Fiddles tell music history
This past Sunday evening, the "Daniel Stepner Baroque Project" closed a weekend of musical exploration, instruction and appreciation at Brandeis. As the final performance in a series of concerts during the Fiddle'Deis music festival, the "Baroque Project" provided a graceful conclusion to the weekend.
The "Baroque Project" was sponsored by the Brandeis Department of Music and featured several distinguished musicians: Prof. Daniel Stepner (MUS), Julie Leven and Danielle Maddon played baroque violins; Laura Jeppesen played the baroque viola and viola da gamba; Guy Fishman played the baroque cello; Anne Trout played the violone; and Charles Sherman played the harpsichord.
The Fiddle'Deis festival was organized into an itinerary of performances and workshops that allowed attendees to come away from the weekend having not only experienced a niche of musical culture but also having learned about the history behind the fiddle as an instrument. The concerts were organized in a specific order so that the greater collection of pieces that were performed fell into a chronological progression that lead audiences through the history of fiddle music. Starting the weekend with a performance called "Welcome Jam" that featured Scottish, Irish, Old-Time and Bluegrass traditional songs, the progression concluded at the "Baroque Project," at which the performed pieces were selected from the Baroque period.
The "Baroque Project" was performed in the warm, resonant atmosphere of the Slosberg Recital Hall. Even though it was not particularly heavily attended, the other events throughout the weekend had already drawn a great number of audience members. Just after 7 p.m., the group of musicians took the stage, positioned spaciously about the large performance area so that each musician in the group stood apart from the rest when they began playing. The group played a total of four pieces, showcasing Baroque pieces from several prominent composers of the period.

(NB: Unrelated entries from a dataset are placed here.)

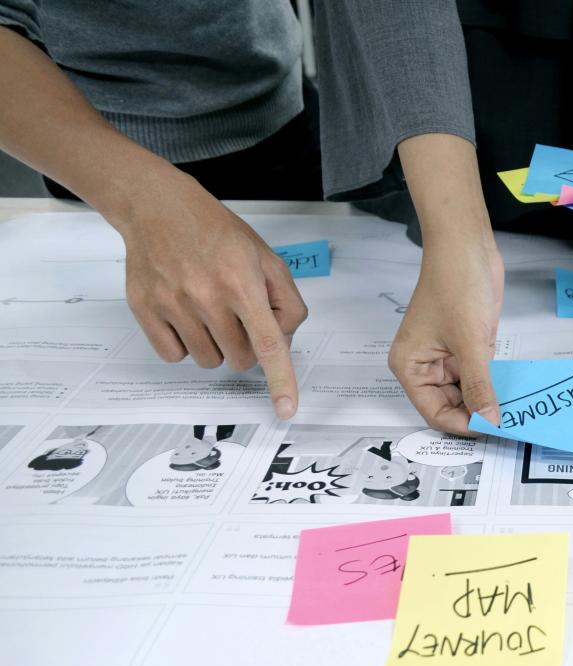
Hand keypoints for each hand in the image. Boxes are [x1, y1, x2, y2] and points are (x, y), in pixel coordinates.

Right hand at [121, 173, 305, 417]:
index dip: (280, 380)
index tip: (286, 410)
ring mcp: (173, 304)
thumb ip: (286, 302)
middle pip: (240, 359)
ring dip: (215, 345)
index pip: (268, 343)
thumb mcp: (266, 258)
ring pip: (209, 361)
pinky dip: (184, 344)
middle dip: (246, 346)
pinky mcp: (145, 310)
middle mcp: (207, 296)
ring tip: (209, 310)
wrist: (158, 207)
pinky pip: (174, 356)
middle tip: (237, 316)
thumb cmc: (217, 233)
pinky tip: (184, 315)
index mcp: (243, 283)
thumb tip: (283, 342)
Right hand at [393, 133, 504, 434]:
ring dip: (490, 402)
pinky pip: (481, 376)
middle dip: (479, 416)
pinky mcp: (468, 347)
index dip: (462, 426)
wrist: (467, 244)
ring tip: (518, 414)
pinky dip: (496, 385)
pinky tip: (517, 394)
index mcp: (411, 367)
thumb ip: (480, 385)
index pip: (435, 412)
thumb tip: (491, 421)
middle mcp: (426, 366)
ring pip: (469, 394)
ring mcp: (448, 357)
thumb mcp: (470, 341)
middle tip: (511, 426)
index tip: (493, 432)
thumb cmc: (456, 285)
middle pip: (452, 407)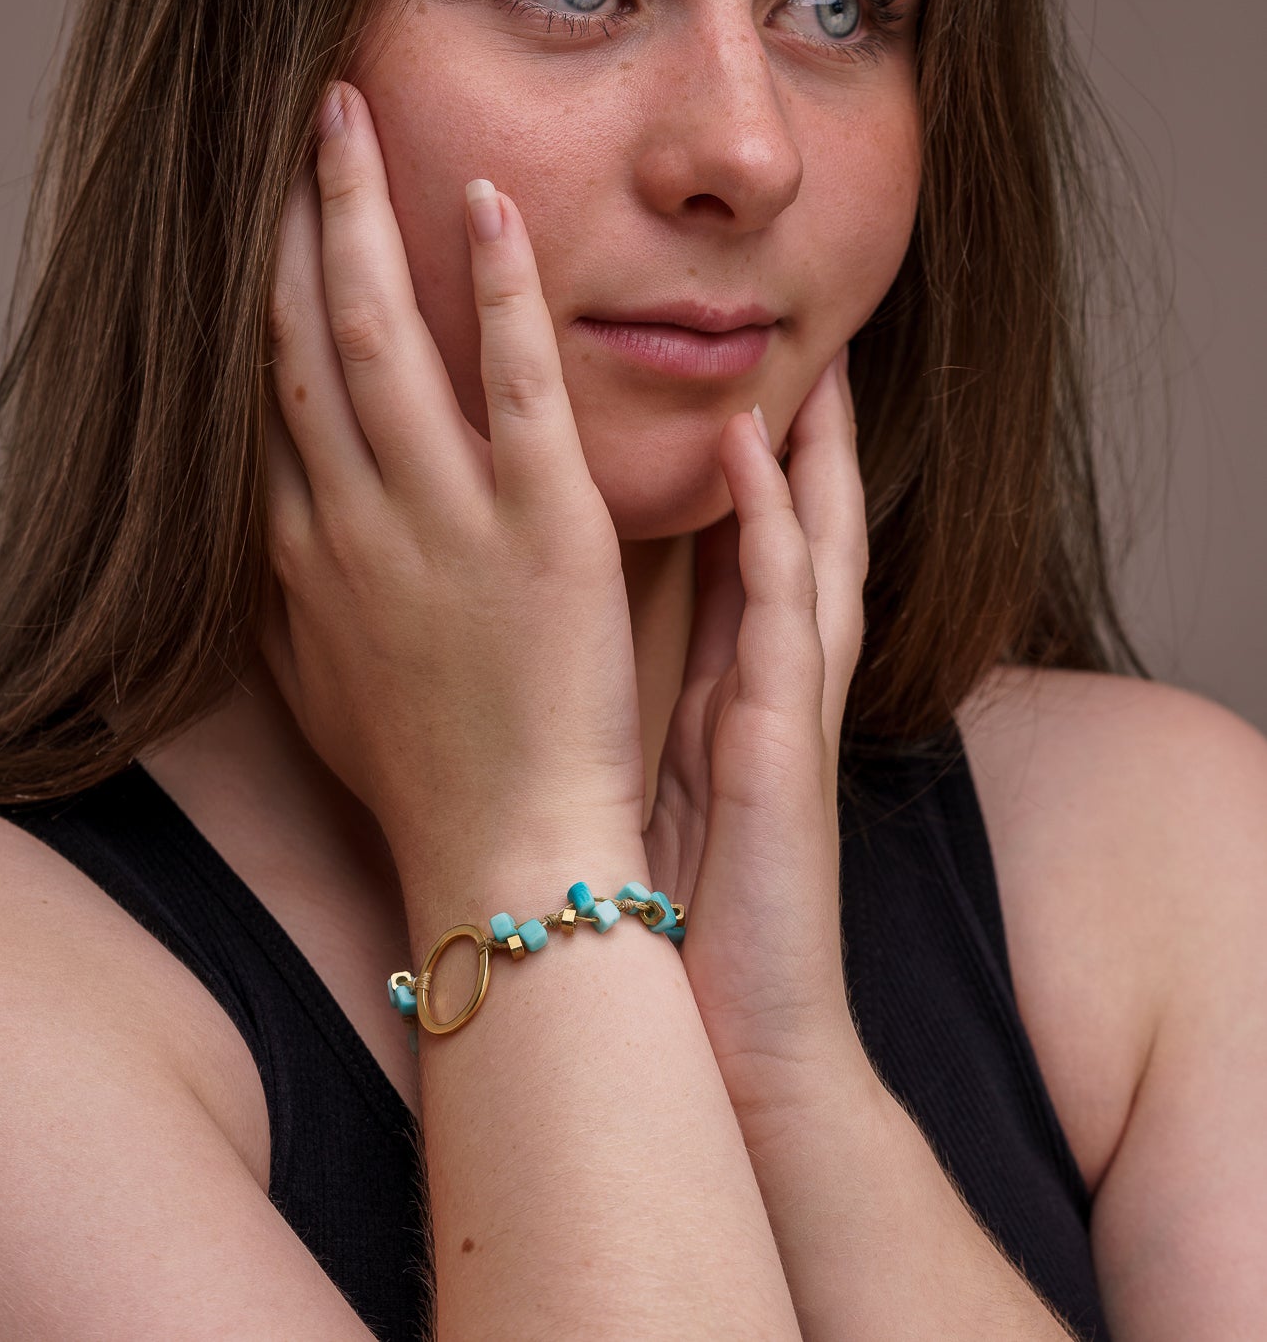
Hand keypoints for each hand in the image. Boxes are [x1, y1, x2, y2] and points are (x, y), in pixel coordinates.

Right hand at [260, 82, 647, 891]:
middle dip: (289, 220)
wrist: (506, 852)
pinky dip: (495, 288)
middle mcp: (350, 518)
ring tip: (351, 116)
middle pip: (297, 337)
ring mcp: (441, 517)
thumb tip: (266, 527)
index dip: (249, 288)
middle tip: (294, 120)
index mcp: (304, 551)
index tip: (253, 215)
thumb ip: (290, 597)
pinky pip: (509, 383)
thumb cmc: (423, 777)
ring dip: (361, 216)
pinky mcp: (540, 526)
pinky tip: (489, 204)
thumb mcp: (322, 684)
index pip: (260, 390)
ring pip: (378, 336)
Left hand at [642, 355, 868, 1112]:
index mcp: (732, 683)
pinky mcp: (780, 737)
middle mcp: (770, 678)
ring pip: (808, 542)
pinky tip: (747, 452)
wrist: (718, 1033)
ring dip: (805, 447)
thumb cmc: (666, 910)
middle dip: (801, 430)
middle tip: (796, 336)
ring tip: (793, 352)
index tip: (716, 373)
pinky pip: (782, 607)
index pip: (744, 545)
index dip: (745, 460)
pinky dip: (771, 523)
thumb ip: (632, 697)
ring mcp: (787, 702)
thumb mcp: (644, 776)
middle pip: (794, 524)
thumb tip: (560, 634)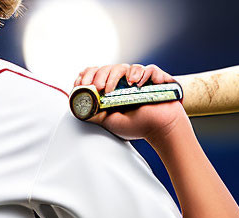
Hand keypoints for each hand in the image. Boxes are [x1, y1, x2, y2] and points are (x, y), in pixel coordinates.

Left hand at [74, 63, 189, 143]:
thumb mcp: (109, 122)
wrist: (160, 129)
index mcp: (113, 92)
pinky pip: (147, 68)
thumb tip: (78, 108)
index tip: (82, 83)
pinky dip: (141, 74)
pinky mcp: (154, 78)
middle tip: (97, 87)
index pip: (98, 75)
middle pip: (108, 68)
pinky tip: (136, 84)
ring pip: (123, 67)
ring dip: (115, 75)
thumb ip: (95, 114)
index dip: (88, 75)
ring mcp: (138, 79)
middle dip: (99, 75)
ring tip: (113, 89)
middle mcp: (124, 83)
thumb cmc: (137, 126)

A lively rendition of "Three Parts upon a Ground," a work of English composer Henry Purcell, kicked off the concert, illustrating the exceptional range of emotional depth that the violin and its family of instruments are capable of conveying. Three violins were central to this piece, accompanied by a harpsichord and a violone, together creating a harmonically complex work. Until the theme of the song was established, the minor keys involved in variations on the theme were a bit dissonant at moments as the three violins harmonized, but the piece was overall both pleasant to listen to and a wonderful representation of the Baroque style. "Three Parts upon a Ground" transitioned from a shaky minor key harmony to a joyous, bombastic major key sound and finally ended in an emotionally contemplative minor and major key harmony that drew in the audience effortlessly.
The musicians moved on to perform three more Baroque period pieces before the end of the night. Italian composer and violinist Pietro Locatelli's Concerto grosso ("Il pianto d'Ariana"), Op. 7, No. 6 followed "Three Parts upon a Ground." The group then played German composer and musician Johann Sebastian Bach's "Concerto in D Major" and concluded the performance with a piece by modern American composer Leroy Anderson named "Fiddle-Faddle."
As Stepner said at the beginning of the performance, "There was song, there was dance and then there was fiddling." An elegant closing to a remarkable weekend of musical festivities, the "Baroque Project" both educated and entertained attendees and was an exceptional performance to see.